§ **Problem to work on**
Pull every line with the word "evenodd" out of the entries below.

Collected data
--- START ---

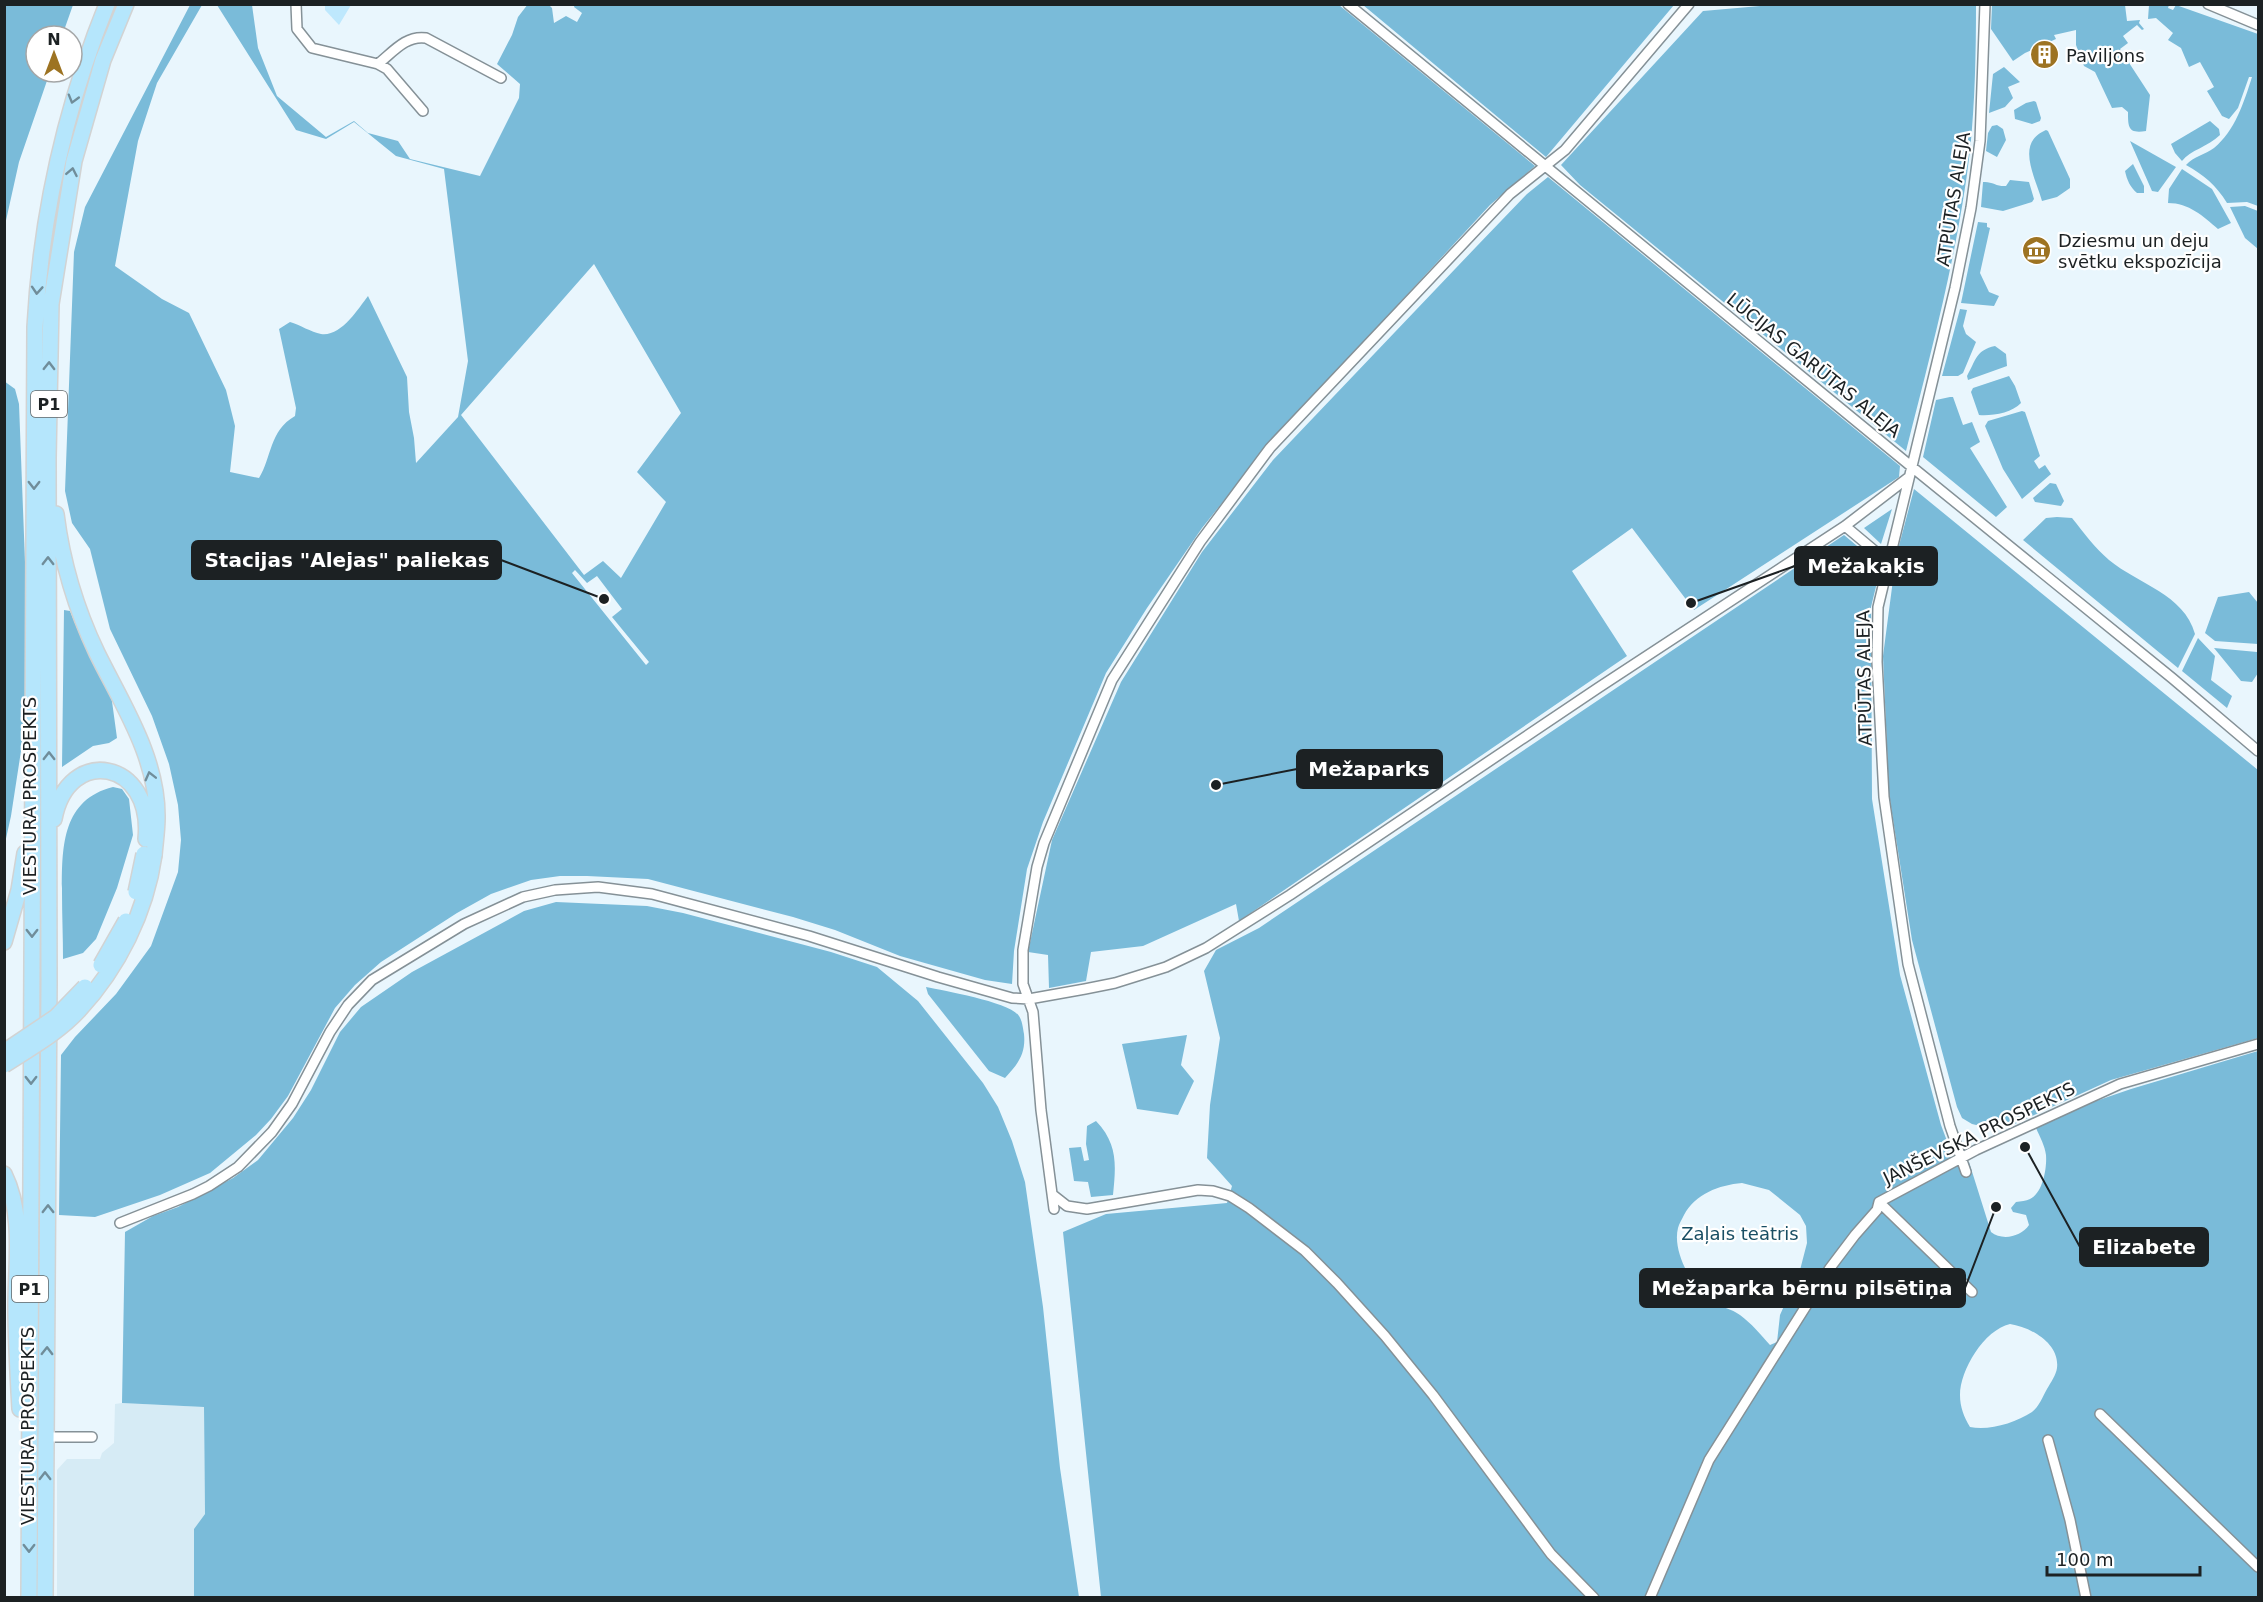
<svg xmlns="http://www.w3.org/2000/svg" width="2263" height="1602" font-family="'DejaVu Sans',sans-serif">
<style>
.built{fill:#d6ebf5}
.green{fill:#bee8fd}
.forest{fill:#7abbd9;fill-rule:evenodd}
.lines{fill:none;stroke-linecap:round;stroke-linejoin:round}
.street-casing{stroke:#859197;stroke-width:12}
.primary-casing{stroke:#d2d3d3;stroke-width:18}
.street{stroke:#fff;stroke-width:9}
.primary{stroke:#b5e6fc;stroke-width:15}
.primary-bridge-casing{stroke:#d2d3d3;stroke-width:18;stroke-linecap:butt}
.primary-bridge{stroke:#b5e6fc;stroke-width:15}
.oneway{stroke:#708d9a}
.labels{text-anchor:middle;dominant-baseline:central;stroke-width:4.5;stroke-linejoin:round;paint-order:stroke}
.shield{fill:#fff;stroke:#606465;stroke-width:1.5}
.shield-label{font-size:16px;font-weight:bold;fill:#1c2123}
.poi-label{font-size:18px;fill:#1c2123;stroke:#fff;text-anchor:start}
.street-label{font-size:18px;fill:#1c2123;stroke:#fff}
.park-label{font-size:18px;fill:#194e64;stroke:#fff}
.leader{fill:none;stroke:#1c2123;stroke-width:2}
.callout-dot{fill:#1c2123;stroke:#fff;stroke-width:2}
.callout{fill:#1c2123;stroke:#1c2123;stroke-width:2}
.callout-label{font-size:20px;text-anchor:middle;font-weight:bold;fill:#fff}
</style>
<rect width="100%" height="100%" fill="#e9f6fd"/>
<path class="built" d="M122,1403L204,1407L205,1514L194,1529V1597L57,1598V1470L67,1459H100L102,1453L114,1443L115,1404Z"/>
<path class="green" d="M325,5V4L351,5L339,25L325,10Z"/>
<path class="forest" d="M5,4L73,5L62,36H36V72H50L19,162L5,225Z
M528,4L549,5L552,8L554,23L566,16L577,22L582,13L574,7L575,4L1339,5L1535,166L1490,205L1269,444L1202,528L1147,608L1106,673L1043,822L1027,869L1014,951L1012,984L985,980L900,956L835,930L793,917L648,879L587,876H560L531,880L491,894L457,913L381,962L355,985L335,1008L288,1096L271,1119L256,1135L210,1173L160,1195L95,1217L59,1215L61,1055L75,1037L116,994L151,946L178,872L181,840L178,805L169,764L152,716L110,629L90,549L72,523L65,491L74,252L85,207L190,5H202L157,83L138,141L115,266L162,299L189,313L226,390L235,426L230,472L259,478C272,457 269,431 295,416L296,408L279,329L290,322C300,325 311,332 321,334C341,337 358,309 368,296L407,377L409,412L414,438L416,463L458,417L468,361L444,169L396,156L354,122L326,139L296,130L217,5H252L258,48L277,96L326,137L354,121L368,133L398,141L410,159L480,176L519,98L520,84L497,64L512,35L518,17ZM594,264L681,413L637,472L666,502L621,578L603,561L584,575L461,415ZM575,570L587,583L597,576L622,609L612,617L649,662L646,665L572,573Z
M1784,4L1976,5C1976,53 1975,102 1970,151C1958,253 1931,352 1906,451L1580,185L1561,165L1703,11Z
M1363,5H1674L1546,157Z
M1992,5H2125L2127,21L2140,20L2139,23L2144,29L2142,30L2137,25L2123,36L2128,43L2120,49L2150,95L2146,131C2128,134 2128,127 2128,112L2122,107L2112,108L2095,72L2084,66L2076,45V30L2054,35L2056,39L2025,53L2013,61L1991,29Z
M2149,5H2169L2168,8L2173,10L2176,5L2258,34V206L2247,202L2227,203C2216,185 2204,175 2186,165C2194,156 2205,155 2214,148C2235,131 2244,102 2252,77H2249L2238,108L2229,119L2222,116L2207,91L2214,87L2200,62L2189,67L2181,48L2168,40L2173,33L2156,18L2148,19Z
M2004,67L2020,82L2008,87L2013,98L2005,107L1989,113L1993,74Z
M2034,101L2036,102L2041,118L2040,121L2032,124L2015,119L2014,110L2026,103Z
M2210,121L2219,129L2220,135C2208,147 2190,150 2182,161L2175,153L2171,144Z
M1997,125L2003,129L2006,140L1997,157L1986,151L1988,133L1992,126Z
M2046,130L2048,131L2070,179V188L2057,197L2042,201C2035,176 2015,143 2046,130Z
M2130,141L2176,167L2158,192L2152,191Z
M2133,164L2144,186V193H2137C2130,187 2127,180 2125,171Z
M2182,169L2212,189L2231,223L2218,229C2203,216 2189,203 2168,203L2169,189Z
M1548,177L1900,466L1899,477L1694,610L1632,528L1572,571L1627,656L1239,921L1236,904L1143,946L1091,952L1086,981L1049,988L1048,955L1028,952L1052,840L1121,682L1202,552L1273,460L1476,247L1527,194Z
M2010,180L2029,182L2034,199L2032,202L2003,211L1981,207L1983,182C1992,181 1997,187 2006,186Z
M2245,206L2258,211V249L2245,238L2230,207Z
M1978,222L1987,223V227L1990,228L1980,273L1989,292L1999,296L1994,306L1961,303Z
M1960,309L1967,310L1963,326L1966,334L1976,342L1963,373L1958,376H1942Z
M1995,346L2006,354L2007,366L1968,380L1967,376C1976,360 1976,350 1995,346Z
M2009,376L2015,386L2021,403C2012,413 1992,416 1979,415L1971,392L1973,388Z
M4,381L15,389L19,404L25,562V725L11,816L5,843Z
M1950,397H1953L1963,425L1972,422L1980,442L1970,448L2007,507L1996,517L1923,457L1936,400Z
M2022,411L2025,412L2040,456L2034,461L2039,469L2045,465L2051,474L2022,499L2003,469L1985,426L1988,421Z
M2050,483L2056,484L2064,501L2061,506L2035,502L2033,498Z
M1914,489L2258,770V1038L2111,1080L2008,1127L1993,1129L1972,1124L1962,1118L1957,1107L1912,940L1889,794L1883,656L1896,557Z
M1892,509L1881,544L1864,528Z
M2057,517L2072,518C2084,533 2095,548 2109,560C2138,584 2184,594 2195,634L2178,668L2023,540L2046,518Z
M1844,535L1881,566L1871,607L1872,799L1900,975L1941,1125L1956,1165L1969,1162L1991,1232C2002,1241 2021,1237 2029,1225L2026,1215L2013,1212L2011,1208L2016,1202C2021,1201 2026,1201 2030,1199C2043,1193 2047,1168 2046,1155C2045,1146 2040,1137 2036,1128L2096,1101L2131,1089L2258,1051V1597H1101L1063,1232L1106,1214L1227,1203L1232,1186L1207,1158L1210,1105L1220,1038L1204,971L1216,950L1259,928ZM1742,1183L1769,1190L1800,1215L1806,1226L1807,1243L1800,1270L1780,1315L1777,1342L1770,1345C1761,1335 1751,1323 1740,1315C1732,1309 1720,1307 1711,1300C1692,1287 1672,1252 1678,1228C1679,1224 1682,1219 1684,1215C1695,1194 1719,1185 1742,1183ZM2010,1324C2030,1327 2060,1343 2057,1368C2056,1375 2051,1382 2047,1389C2043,1396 2039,1407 2032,1412C2015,1423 1989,1431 1970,1427C1964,1417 1960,1407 1960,1395C1960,1370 1984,1330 2010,1324Z
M2249,592L2258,603V644L2215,641L2205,633L2218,597Z
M64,610L70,611L82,640L111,694L117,738L109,743L93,746L62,767Z
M2198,638L2215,656L2211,680L2232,696L2227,708L2182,671Z
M2214,648L2257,652L2258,654V673L2252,682L2241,681Z
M113,787L122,789L129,799L133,835L117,888L96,939L83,953L63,959C63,937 62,915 62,893C62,849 61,800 113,787Z
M556,902L647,906L683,913L831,952L877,967L918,1001L983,1083L998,1107L1012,1141L1025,1182L1043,1307L1060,1468L1079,1597H194V1529L205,1514L204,1407L122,1403L125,1232L153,1216L178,1207L233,1178L258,1160L293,1118L311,1090L340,1032L361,1007L412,972L524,911Z
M926,987C945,991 1010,1002 1019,1016C1022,1020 1023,1028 1024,1034C1026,1054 1018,1064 1005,1078L989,1071L928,994Z
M1187,1035L1181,1065L1194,1081L1178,1115L1137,1109L1122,1044Z
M1096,1121C1118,1144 1116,1165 1113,1195L1091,1197L1088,1182L1074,1181L1069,1148L1081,1147L1084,1161L1089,1160L1086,1144L1087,1126Z"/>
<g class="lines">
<defs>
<path id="street" d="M296,4L297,29L312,48L378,64C393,52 406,35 426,38L501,78
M1348,4L1912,467L2172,678L2258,751
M2208,4L2258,25
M378,64L387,69L423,111
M1845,526L1888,562
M1966,1172L1950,1126L1908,964L1884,797L1877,662L1878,607L1955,288L1971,208L1980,141L1985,4
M1053,1195L1067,1206L1087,1209L1198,1190L1213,1191L1230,1196L1249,1208L1305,1251L1337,1283L1385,1336L1433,1395L1551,1554L1594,1598
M1879,1202L1972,1292
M1054,1209L1041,1110L1033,1012L1023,984V950L1037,867L1044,843L1112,680L1200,542L1270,448L1510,194L1565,150L1689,4
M120,1223L193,1194L209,1186L238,1167L272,1132L292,1104L330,1032L348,1005L372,980L464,924L523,897L555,890L598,887L652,894L809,936L938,977L1012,998L1029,999L1085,989L1115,983L1166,967L1206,948L1290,895L1598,688L1845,526L1909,477
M2100,1414L2258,1567
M45,1437H92
M2048,1440L2070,1520L2086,1598
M1650,1598L1709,1460L1830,1268L1855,1235L1877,1210L1879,1202L1976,1150L2120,1084L2258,1044"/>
<path id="primary" d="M56,514C62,562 76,609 97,653C122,704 158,758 157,818C157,830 155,843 154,855
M54,819C68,744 154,760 146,839
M4,942L19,890L25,853
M4,1174C24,1214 16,1263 16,1307C16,1341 18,1375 20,1409
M29,1598L35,327C41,215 65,108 107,4
M45,1598L49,983L48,458L51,304L74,161L103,60L126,4"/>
</defs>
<use href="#street" class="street-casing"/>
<use href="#primary" class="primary-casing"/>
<use href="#street" class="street"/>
<use href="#primary" class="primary"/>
<defs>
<path id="primary-bridge" d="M136,892L144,854
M101,965L126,921
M4,1052L56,1017L85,987
M4,1065C30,1048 58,1033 79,1010C118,968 146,912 154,855"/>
</defs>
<use href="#primary-bridge" class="primary-bridge-casing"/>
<use href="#primary-bridge" class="primary-bridge"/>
</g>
<defs><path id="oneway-chevron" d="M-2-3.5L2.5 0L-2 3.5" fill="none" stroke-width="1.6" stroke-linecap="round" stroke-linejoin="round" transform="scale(1.5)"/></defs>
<g class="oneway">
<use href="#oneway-chevron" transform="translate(73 99) rotate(106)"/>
<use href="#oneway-chevron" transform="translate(72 172) rotate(-79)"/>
<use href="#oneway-chevron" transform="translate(37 290) rotate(94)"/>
<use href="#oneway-chevron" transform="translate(49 366) rotate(-89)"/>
<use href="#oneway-chevron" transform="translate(34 485) rotate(90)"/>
<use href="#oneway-chevron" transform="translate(48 561) rotate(-90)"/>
<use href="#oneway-chevron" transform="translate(49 756) rotate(-90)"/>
<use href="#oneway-chevron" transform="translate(150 776) rotate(-104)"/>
<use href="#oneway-chevron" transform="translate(32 933) rotate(90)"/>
<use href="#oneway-chevron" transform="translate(31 1080) rotate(90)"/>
<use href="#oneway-chevron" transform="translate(48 1209) rotate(-90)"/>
<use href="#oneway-chevron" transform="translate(47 1351) rotate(-89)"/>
<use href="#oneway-chevron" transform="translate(45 1476) rotate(-90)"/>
<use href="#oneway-chevron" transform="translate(29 1548) rotate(90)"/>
</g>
<defs>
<symbol id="building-disc" viewBox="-11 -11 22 22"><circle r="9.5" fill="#9d7322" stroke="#fff"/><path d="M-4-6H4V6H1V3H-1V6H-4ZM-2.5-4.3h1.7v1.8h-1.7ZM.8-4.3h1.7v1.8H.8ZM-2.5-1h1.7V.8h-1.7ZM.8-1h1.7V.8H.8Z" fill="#fff"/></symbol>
<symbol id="museum-disc" viewBox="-11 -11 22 22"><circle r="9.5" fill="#9d7322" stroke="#fff"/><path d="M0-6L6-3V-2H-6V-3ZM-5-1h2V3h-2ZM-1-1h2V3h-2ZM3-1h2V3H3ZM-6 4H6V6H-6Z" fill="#fff"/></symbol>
</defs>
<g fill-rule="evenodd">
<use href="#building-disc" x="2028" y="38" width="33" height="33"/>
<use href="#museum-disc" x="2020" y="234" width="33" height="33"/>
</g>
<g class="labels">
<g class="shield">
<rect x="31" y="391" width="36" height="26" rx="4.5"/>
<rect x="12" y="1276" width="36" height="26" rx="4.5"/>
</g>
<g class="shield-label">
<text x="49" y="404">P1</text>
<text x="30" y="1289">P1</text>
</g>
<g class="poi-label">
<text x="2066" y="55">Paviljons</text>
<text x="2058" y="240">Dziesmu un deju<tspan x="2058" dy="21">svētku ekspozīcija</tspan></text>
</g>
<g class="street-label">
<text transform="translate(1953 199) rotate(-81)">ATPŪTAS ALEJA</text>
<text transform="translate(1814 365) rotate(39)">LŪCIJAS GARŪTAS ALEJA</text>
<text transform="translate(1864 678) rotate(-91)">ATPŪTAS ALEJA</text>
<text transform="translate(29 796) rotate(-90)">VIESTURA PROSPEKTS</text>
<text transform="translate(1979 1133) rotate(-26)">JANŠEVSKA PROSPEKTS</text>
<text transform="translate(27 1426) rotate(-90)">VIESTURA PROSPEKTS</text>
</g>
<g class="park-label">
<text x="1740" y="1233">Zaļais teātris</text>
</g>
</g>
<path class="leader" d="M604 599L501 560M1691 603L1795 566M1216 785L1297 769M2025 1147L2080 1247M1996 1207L1965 1288"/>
<g class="callout-dot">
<circle cx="604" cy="599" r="6"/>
<circle cx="1691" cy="603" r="6"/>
<circle cx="1216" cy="785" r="6"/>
<circle cx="2025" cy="1147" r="6"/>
<circle cx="1996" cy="1207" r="6"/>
</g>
<g class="callout">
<rect x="192" y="541" width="309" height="38" rx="6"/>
<rect x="1795" y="547" width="142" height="38" rx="6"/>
<rect x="1297" y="750" width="145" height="38" rx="6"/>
<rect x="2080" y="1228" width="128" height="38" rx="6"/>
<rect x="1640" y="1269" width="325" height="38" rx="6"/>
</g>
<g class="callout-label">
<text x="347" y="567">Stacijas "Alejas" paliekas</text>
<text x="1866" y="573">Mežakaķis</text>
<text x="1369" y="776">Mežaparks</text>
<text x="2144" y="1254">Elizabete</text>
<text x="1802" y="1295">Mežaparka bērnu pilsētiņa</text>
</g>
<rect width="2263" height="1602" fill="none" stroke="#1c2123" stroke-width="12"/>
<g transform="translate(54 54)"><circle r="28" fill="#ffffff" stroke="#a4a6a7" stroke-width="1.5"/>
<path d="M0-4.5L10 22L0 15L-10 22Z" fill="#9d7322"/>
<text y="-9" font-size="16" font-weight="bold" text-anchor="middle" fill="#1c2123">N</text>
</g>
<path d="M2047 1566v9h153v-9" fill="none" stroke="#1c2123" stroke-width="3"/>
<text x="2056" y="1566" font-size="18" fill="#1c2123" stroke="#ffffff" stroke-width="4.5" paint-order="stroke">100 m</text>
</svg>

--- END ---

§ **Problem solution**
.forest{fill:#7abbd9;fill-rule:evenodd}
<g fill-rule="evenodd">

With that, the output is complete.